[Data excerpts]
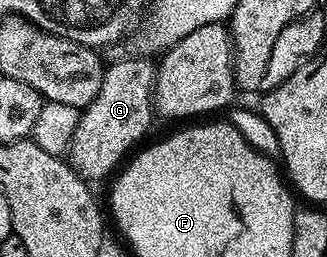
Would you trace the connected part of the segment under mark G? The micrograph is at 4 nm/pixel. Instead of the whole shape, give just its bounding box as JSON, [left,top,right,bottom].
[67,58,156,180]

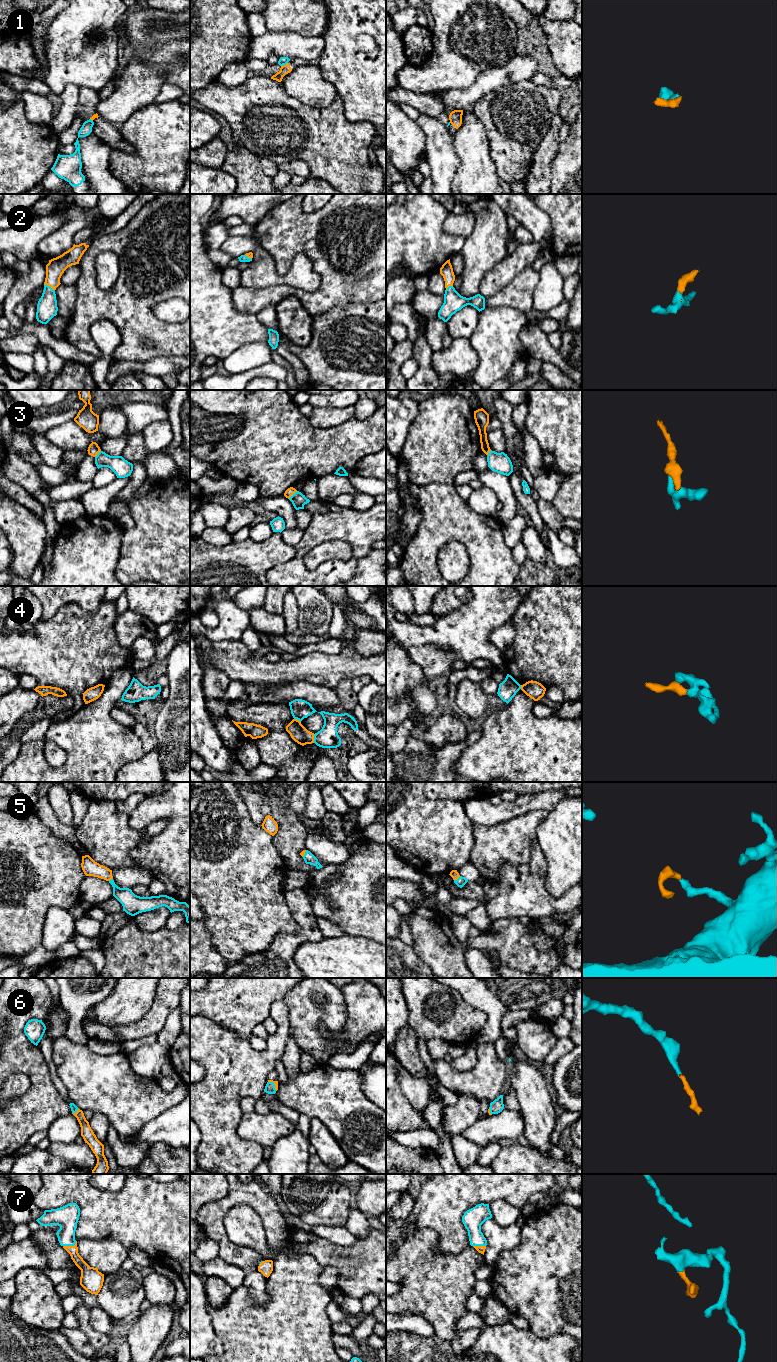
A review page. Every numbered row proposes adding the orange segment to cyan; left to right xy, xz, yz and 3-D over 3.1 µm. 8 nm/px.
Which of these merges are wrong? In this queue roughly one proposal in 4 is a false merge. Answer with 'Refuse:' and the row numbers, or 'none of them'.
Refuse: 1, 3, 4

WHAT IS BEING ASKED: Restate each record from above word for word, excluding any picture it holds.

ANSWER BELOW:
Would you trace the connected part of the segment under mark G? The micrograph is at 4 nm/pixel. Instead of the whole shape, give just its bounding box as JSON, [left,top,right,bottom].
[67,58,156,180]

A review page. Every numbered row proposes adding the orange segment to cyan; left to right xy, xz, yz and 3-D over 3.1 µm. 8 nm/px.
Which of these merges are wrong? In this queue roughly one proposal in 4 is a false merge. Answer with 'Refuse:' and the row numbers, or 'none of them'.
Refuse: 1, 3, 4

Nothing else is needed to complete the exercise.